What do you specialise in?
Although we offer a variety of fitness classes, our ultimate passion is one-to-one training. I think that if you can make a difference in the life of one woman a day, your time has been well spent. I’m also a big believer in using your own body rather than lots of gym machines. If you keep your exercise routine simple, you’re more likely to stick to it, and that philosophy has worked for us for eight years! Also, we have a lot of prenatal and postnatal clients. Many women who have just had a baby want a place that feels safe, somewhere they can build up their confidence again. We know how to take care of them, but at the same time place an emphasis on good training and nutrition – after all, 85 percent of weight-loss depends on what you put into your body. If we need additional expertise for any case, we always refer her to the appropriate person; we’re lucky to have built up great working relationships with health specialists in Singapore over the years.


Tell us about your fitness classes.
Each of our classes is held at the studio five times a week; we keep them small and focused, with a maximum of around 10 to 12 people. We’re experienced with injuries, and with educating clients on things they can do at home to become or stay fit.

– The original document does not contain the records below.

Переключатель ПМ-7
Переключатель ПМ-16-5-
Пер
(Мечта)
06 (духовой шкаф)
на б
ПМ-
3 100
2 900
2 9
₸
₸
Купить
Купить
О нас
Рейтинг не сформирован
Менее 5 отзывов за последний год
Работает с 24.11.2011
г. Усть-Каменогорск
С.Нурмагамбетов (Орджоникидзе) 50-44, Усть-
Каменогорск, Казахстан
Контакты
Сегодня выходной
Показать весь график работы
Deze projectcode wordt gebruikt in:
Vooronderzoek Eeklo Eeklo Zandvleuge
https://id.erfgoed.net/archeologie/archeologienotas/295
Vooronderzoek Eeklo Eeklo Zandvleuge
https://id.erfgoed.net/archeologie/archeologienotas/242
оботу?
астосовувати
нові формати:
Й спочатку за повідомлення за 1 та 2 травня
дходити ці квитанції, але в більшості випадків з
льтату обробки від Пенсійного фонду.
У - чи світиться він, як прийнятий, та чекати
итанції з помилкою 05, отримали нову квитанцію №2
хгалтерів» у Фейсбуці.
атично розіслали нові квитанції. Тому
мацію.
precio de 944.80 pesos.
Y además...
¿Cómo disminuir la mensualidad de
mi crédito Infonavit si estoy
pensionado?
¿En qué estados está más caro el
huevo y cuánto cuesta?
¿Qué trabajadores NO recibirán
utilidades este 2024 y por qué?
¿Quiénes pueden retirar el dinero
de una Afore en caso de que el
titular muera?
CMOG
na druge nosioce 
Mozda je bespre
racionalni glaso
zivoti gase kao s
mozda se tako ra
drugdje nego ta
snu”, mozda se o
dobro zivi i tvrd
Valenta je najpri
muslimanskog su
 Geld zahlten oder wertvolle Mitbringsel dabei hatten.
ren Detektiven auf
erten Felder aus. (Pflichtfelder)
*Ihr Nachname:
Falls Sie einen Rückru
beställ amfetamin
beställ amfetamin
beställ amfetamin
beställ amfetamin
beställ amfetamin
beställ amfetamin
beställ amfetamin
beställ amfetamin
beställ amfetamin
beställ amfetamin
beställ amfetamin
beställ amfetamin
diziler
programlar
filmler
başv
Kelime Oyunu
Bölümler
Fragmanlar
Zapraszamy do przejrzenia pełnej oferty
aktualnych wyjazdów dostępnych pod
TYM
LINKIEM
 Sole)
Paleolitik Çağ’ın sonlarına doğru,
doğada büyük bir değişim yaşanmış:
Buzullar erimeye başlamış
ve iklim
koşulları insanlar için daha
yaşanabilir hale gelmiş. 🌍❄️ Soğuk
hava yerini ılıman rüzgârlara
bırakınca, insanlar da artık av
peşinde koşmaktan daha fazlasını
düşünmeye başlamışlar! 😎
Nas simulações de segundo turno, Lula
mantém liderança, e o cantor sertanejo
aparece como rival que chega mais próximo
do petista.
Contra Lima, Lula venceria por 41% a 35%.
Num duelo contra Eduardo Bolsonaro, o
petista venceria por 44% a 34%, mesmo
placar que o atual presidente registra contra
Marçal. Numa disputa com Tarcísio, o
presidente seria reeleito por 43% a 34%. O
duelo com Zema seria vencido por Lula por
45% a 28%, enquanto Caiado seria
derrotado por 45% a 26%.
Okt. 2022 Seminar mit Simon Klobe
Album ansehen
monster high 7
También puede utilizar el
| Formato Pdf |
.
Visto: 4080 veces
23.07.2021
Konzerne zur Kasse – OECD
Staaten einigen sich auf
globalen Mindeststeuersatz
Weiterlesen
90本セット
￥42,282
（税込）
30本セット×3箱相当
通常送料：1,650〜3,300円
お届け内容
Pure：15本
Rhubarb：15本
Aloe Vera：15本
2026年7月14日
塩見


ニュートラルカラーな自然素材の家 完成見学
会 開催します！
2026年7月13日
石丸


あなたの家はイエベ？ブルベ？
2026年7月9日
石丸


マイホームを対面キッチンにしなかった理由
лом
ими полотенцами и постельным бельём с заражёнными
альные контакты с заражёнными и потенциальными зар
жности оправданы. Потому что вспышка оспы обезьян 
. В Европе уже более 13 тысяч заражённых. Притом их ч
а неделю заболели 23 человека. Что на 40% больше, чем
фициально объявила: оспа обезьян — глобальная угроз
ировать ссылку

If I keep hearing requests for an exercise we don’t currently offer, I’ll look into our trainers getting a qualification for it.

How have you managed to balance work with the demands of a growing family?
When I took over the company, I threw myself into deep water, but I’m thankful that this job has allowed me to work flexibly while expanding my family over the years. Having my third child definitely tipped my balance a lot, but in the end it taught me that you simply have to prioritise and make compromises. Singapore is regarded as a transitional place, but I’ve always had a steady network of inspirational women around me, including my team, who’ve been a great support. When it comes to making time for family, I always feel like I’m performing a juggling act; but when guilty feelings creep in, I believe in stopping and being grateful for what I have. Of course, I’d love to spend more time with my kids like some other mums do, but when I look at the bigger picture I know I’m very lucky. I’m able to work every day, managing a beautiful team in a positive environment, yet I’m also able to wake up with my children, have breakfast with them and see them off to school. I try to put a positive spin on everything, and I think it’s important that my children can look up to me as a good role model – someone who works hard, yet loves what she does. Ultimately, though, what keeps me going is seeing the women around me achieving great things every day.

Fitness in Singapore
“Ultimately, what keeps me going is seeing the women around me achieving great things every day”


What are your plans?
I definitely want to take on more trainers, ones who have different niches and specialties. Also, having created a balanced daily routine for myself, I want to be able to give that opportunity to other mums who want to work flexibly. Next, I want to work on our class schedules. These days, it seems to be more affordable for people to attend a few sessions a week, so I want to make sure we have a diverse timetable and a great range of classes on offer at all times. In the longer term, I’d love to open more Body Temples around Asia – in Jakarta and Bangkok, for example – to provide our services for both the locals and expats there. Maybe I’ll consider that in my next five-year plan!

If you had any advice for other female entrepreneurs, what would it be?
Follow your gut feeling and go for it. If you’re doing what you love and love what you do, I believe the money will come. Even if it doesn’t go as planned, you’ll have learnt something from the experience. There’s no such thing as failure. My other piece of advice is not to see people just as dollar signs. Listen to their needs, and be willing to make a difference to their lives with your service. In business, people really do connect to those with good intentions. To me, honesty and transparency are the way forward. That’s my mantra, and that means I can go to bed at night feeling good about myself.